A Bone Mineral Density (BMD) test is a non-invasive and pain-free test that measures the density of your bones to determine your likelihood of developing osteoporosis or enduring an osteoporosis-related fracture. The bones that are most commonly tested are in the spine, hip and sometimes the forearm.
A bone density test uses X-rays to measure how many grams of calcium and other bone minerals are packed into a segment of bone. The higher your bone mineral content, the denser your bones are. And the denser your bones, the stronger they generally are and the less likely they are to fracture.
Although osteoporosis is more common in older women, men also can develop the condition. Regardless of your sex or age, your doctor may recommend a bone density test if you have:
- Lost height: People who have lost at least 1.6 inches (4 centimeters) in height may have compression fractures in their spines, for which osteoporosis is one of the main causes.
- Fractured a bone: Fragility fractures occur when a bone becomes so fragile that it breaks much more easily than expected. Fragility fractures can sometimes be caused by a strong cough or sneeze.
- Taken certain drugs: Long-term use of steroid medications, such as prednisone, interferes with the bone-rebuilding process, which can lead to osteoporosis.
- Received a transplant: People who have received an organ or bone marrow transplant are at higher risk of osteoporosis, partly because anti-rejection drugs also interfere with the bone-rebuilding process.
- Lower than normal hormone levels: In addition to the natural drop in hormones that occurs after menopause, women’s estrogen may also drop during certain cancer treatments. Some treatments for prostate cancer reduce testosterone levels in men. Lowered sex hormone levels weaken bones.
BEFORE THE TEST
Bone density scans require minimal preparation:
- Avoid wearing jewelry or any metallic objects on your body, as well as clothes with metal clips, snaps, buttons or zippers on the day of your test.
- Do not take calcium/vitamin supplements for 24 hours prior to examination.
- If you have had a nuclear medicine dye injection or a barium study within the past two weeks, please reschedule your BMD test.
- Please ensure you bring your health card and doctor requisition.
DURING THE TEST
You may be required to wear a gown during your bone density scan. An X-ray machine will scan the areas that are common to bone degradation including your back and hips. There is minimal physical contact with the machine during the test.
AFTER THE TEST
Once the test is completed, you will be able to return to your normal activities.
WHAT TO BRING
To avoid delays on the day of your test, ensure that you bring your health card and your requisition.

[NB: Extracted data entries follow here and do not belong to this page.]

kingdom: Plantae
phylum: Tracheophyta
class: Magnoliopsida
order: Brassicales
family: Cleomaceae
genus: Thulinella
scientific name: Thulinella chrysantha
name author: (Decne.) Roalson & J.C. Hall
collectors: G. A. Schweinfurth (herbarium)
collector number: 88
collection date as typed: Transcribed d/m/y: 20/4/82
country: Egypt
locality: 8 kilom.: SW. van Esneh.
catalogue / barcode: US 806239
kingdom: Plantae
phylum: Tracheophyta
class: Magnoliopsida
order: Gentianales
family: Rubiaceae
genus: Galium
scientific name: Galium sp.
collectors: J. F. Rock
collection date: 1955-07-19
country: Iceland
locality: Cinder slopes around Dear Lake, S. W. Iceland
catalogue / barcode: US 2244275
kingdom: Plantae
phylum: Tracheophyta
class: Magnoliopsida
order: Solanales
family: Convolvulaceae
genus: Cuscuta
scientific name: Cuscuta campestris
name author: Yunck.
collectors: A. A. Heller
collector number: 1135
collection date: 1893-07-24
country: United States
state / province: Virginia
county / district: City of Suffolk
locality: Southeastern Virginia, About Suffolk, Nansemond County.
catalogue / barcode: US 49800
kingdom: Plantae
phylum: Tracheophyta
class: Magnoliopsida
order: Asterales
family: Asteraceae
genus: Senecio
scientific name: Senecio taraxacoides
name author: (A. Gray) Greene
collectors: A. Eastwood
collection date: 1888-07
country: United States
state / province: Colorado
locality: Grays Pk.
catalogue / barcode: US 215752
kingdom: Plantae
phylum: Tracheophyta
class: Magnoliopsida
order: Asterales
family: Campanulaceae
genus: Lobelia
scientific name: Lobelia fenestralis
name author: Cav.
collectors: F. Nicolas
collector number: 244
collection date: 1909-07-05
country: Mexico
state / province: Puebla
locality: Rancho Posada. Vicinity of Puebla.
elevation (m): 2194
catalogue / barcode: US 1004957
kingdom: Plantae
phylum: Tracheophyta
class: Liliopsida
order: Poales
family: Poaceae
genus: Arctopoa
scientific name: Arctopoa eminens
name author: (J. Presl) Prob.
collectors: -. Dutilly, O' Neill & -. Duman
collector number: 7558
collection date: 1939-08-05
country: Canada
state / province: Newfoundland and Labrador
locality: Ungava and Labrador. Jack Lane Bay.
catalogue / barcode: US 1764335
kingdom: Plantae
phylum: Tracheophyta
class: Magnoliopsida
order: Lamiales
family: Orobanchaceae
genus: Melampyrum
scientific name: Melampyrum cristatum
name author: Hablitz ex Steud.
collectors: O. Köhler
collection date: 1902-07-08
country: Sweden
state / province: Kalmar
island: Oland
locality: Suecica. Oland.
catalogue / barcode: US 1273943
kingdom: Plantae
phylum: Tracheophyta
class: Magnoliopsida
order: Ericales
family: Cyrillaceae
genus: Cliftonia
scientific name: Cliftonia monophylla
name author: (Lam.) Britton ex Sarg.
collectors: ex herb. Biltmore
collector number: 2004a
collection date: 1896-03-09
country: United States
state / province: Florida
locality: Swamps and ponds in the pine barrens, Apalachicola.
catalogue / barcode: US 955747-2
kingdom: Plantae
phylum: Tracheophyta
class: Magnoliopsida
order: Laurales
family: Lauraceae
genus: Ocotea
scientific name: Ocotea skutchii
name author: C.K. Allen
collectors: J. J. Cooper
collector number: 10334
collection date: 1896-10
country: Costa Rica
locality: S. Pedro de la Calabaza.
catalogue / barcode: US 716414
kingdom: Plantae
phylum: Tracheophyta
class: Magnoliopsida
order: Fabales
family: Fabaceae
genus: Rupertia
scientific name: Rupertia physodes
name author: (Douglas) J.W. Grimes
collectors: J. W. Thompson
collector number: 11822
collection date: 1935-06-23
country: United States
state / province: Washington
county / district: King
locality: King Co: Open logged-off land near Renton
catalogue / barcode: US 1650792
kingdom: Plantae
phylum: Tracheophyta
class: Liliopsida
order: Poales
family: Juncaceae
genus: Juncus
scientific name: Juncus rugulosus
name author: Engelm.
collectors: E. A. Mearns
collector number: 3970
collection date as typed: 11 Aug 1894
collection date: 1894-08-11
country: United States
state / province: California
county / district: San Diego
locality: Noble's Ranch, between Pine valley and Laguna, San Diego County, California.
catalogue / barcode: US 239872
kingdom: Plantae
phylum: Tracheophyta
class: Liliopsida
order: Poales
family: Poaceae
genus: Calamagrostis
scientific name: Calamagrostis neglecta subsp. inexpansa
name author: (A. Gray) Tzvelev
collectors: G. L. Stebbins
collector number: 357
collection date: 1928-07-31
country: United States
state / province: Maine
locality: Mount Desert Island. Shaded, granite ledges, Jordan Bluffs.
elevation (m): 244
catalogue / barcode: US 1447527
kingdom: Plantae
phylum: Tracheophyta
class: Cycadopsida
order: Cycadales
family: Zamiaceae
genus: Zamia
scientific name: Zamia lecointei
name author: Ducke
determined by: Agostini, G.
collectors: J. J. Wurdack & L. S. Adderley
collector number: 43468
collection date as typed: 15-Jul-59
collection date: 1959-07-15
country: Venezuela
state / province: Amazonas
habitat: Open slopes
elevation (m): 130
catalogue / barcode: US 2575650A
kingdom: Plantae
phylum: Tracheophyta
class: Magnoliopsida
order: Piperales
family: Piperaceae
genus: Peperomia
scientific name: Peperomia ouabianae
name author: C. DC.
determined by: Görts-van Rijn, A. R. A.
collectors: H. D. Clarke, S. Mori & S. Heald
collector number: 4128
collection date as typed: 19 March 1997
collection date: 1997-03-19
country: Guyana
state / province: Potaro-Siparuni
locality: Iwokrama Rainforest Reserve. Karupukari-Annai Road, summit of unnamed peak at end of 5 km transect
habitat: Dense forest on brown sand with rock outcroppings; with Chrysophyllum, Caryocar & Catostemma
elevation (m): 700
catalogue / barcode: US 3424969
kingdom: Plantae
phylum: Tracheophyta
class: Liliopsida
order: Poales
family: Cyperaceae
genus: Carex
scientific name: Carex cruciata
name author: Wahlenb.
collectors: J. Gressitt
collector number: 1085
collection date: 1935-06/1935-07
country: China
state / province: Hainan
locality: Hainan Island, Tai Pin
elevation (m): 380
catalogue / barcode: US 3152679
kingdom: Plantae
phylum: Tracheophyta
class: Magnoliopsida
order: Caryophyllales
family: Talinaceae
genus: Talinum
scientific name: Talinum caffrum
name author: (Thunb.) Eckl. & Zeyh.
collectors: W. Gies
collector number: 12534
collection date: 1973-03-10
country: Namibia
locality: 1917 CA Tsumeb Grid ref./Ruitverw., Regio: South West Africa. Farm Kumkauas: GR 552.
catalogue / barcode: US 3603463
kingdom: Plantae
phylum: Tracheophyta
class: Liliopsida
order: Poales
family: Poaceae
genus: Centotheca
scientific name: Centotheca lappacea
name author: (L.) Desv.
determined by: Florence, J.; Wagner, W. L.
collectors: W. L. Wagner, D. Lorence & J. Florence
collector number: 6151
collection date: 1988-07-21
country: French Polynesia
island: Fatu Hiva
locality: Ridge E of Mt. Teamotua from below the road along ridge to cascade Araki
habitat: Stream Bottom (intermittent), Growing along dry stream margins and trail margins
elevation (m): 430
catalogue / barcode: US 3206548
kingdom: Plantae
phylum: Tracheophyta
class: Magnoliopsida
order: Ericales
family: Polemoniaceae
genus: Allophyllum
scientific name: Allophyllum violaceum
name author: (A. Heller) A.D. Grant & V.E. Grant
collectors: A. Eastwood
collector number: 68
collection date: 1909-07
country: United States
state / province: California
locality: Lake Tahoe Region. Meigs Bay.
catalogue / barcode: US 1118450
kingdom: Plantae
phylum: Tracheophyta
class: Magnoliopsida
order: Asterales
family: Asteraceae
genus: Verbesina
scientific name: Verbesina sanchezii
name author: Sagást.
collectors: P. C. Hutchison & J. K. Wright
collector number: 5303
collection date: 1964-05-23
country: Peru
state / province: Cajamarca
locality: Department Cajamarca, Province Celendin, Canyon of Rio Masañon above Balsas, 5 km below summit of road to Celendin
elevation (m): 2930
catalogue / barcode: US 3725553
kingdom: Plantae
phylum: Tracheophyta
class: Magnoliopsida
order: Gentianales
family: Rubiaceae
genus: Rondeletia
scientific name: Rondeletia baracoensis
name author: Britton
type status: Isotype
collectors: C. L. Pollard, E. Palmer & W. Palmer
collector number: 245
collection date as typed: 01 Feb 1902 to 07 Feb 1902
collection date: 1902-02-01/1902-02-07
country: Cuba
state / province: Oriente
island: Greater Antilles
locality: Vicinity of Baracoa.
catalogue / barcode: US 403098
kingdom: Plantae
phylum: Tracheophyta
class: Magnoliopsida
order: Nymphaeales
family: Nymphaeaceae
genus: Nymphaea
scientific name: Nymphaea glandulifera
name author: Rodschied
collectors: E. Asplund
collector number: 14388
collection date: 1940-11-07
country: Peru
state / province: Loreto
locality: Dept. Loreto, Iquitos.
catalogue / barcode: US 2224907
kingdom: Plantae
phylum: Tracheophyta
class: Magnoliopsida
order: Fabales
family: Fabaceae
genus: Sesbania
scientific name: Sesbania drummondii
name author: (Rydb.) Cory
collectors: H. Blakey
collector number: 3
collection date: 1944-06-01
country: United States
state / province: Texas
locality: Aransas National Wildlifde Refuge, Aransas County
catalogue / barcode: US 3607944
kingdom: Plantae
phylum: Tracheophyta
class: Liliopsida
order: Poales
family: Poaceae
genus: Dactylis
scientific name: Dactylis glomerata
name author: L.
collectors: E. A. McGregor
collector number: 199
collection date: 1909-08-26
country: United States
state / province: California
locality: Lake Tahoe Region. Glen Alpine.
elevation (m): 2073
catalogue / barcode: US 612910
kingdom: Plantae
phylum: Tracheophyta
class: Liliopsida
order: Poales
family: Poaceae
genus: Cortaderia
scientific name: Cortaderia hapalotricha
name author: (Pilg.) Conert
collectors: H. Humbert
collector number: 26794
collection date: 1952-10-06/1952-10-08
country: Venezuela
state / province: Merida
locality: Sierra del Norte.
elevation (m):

BMD Measurement Information
|< 50 years||Below expected range for age||Z-score ≤ -2.0|
|Within expected range for age||Z-score > -2.0|
|> 50 years||Severe (established osteoporosis)||T-score ≤ -2.5 with fragility fracture|
|Osteoporosis||T-score ≤ -2.5|
|Low bone mass||T-score -1.0 to -2.5|
|Normal||T-score ≥ -1.0|
Z-score: number of standard deviations above (+) or below (-) the mean density for an individual of that age and sex.
cFracture Risk: (10-year absolute): low (<10%) moderate (10% to 20%), or high (>20%). Fracture risk predicted for an individual by this system applies only for a finite period of time, and that risk will change with advancing age or with the development of new clinical risk factors. Based on 2010 CAROC system. Papaioannou, A et al. 2010 clinical practice guidelines for the diagnosis and management of osteoporosis in Canada: summary. CMAJ 2010;182:1864-73.
dFor the purpose of second and subsequent testing (MOHLTC Schedule of Benefits, 2010)
“high risk patient” means a patient:
1. at risk for accelerated bone loss (in the absence of other risk factors, patient age is deemed not to place a patient at high risk for accelerated bone loss); or
2. with osteopenia or osteoporosis on any previous BMD testing, or
3. with bone loss in excess of 1% per year as demonstrated by previous BMD testing.
High risk patient is limited to a maximum of one test every 12 months unless the ordering physician obtains written prior authorization from a medical consultant.
“low risk patient” means a patient who is not a high risk patient. Limited to a maximum of one second test not earlier than 36 months following baseline; subsequent test not earlier than 60 months following the second or any subsequent test.